Le mot de la fin (autour d'un café)
Si je devais résumer cette année de recherches, je dirais qu'il ne faut pas avoir peur de poser des questions 'bêtes'. Si l'installateur lève les yeux au ciel quand vous lui demandez d'expliquer une ligne du devis, c'est qu'il n'est pas le bon. Un bon pro aime son métier et prendra le temps de vous expliquer pourquoi il choisit tel matériel plutôt qu'un autre.
Je ne suis toujours pas une experte, et je ne le serai jamais. Je suis juste une maman qui est contente de voir sa facture piquer un peu moins les yeux chaque mois.

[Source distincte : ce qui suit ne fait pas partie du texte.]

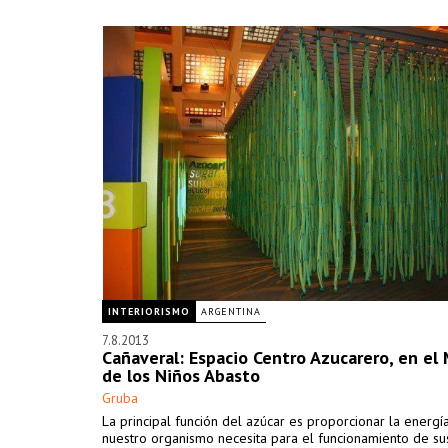
INTERIORISMO
ARGENTINA
7.8.2013
Cañaveral: Espacio Centro Azucarero, en el
de los Niños Abasto
Gruba
La principal función del azúcar es proporcionar la energí
nuestro organismo necesita para el funcionamiento de su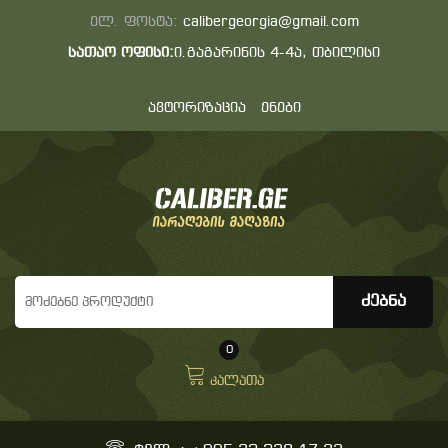
ელ. ფოსტა:
calibergeorgia@gmail.com
სათაო ოფისი:
ი.გაგარინის 4-4ა, თბილისი
ავტორიზაცია
ენები
0
კალათა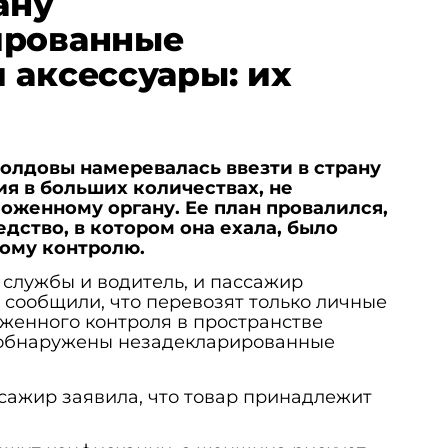
ану
ированные
 аксессуары: их
олдовы намеревалась ввезти в страну
я в больших количествах, не
оженному органу. Ее план провалился,
едство, в котором она ехала, было
ому контролю.
службы и водитель, и пассажир
 сообщили, что перевозят только личные
оженного контроля в пространстве
 обнаружены незадекларированные
сажир заявила, что товар принадлежит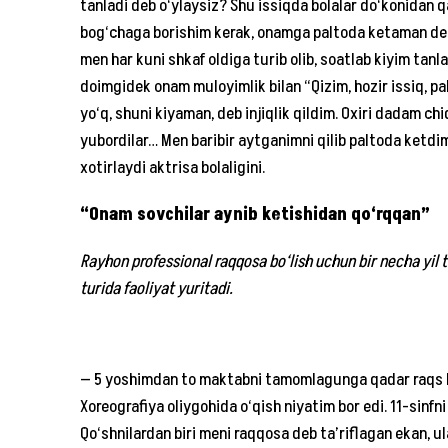
tanladi deb o‘ylaysiz? Shu issiqda bolalar do‘konidan qa
bog‘chaga borishim kerak, onamga paltoda ketaman deb
men har kuni shkaf oldiga turib olib, soatlab kiyim tanl
doimgidek onam muloyimlik bilan “Qizim, hozir issiq, pa
yo‘q, shuni kiyaman, deb injiqlik qildim. Oxiri dadam ch
yubordilar… Men baribir aytganimni qilib paltoda ketdim
xotirlaydi aktrisa bolaligini.
“Onam sovchilar aynib ketishidan qo‘rqqan”
Rayhon professional raqqosa bo‘lish uchun bir necha yil
turida faoliyat yuritadi.
— 5 yoshimdan to maktabni tamomlagunga qadar raqs bi
Xoreografiya oliygohida o‘qish niyatim bor edi. 11-sinfni
Qo‘shnilardan biri meni raqqosa deb ta’riflagan ekan,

Prenez votre temps, ne signez rien sous la pression, et surtout, allez voir les installations que vos voisins ou vos amis ont déjà faites. Rien ne vaut le retour d'expérience de quelqu'un qui a déjà les mains dans le soleil (ou sous la pluie du Tarn). Et n'oubliez pas : chaque maison est unique, ce qui a marché chez moi ne sera peut-être pas exactement pareil chez vous, alors demandez toujours un avis personnalisé à un artisan de confiance.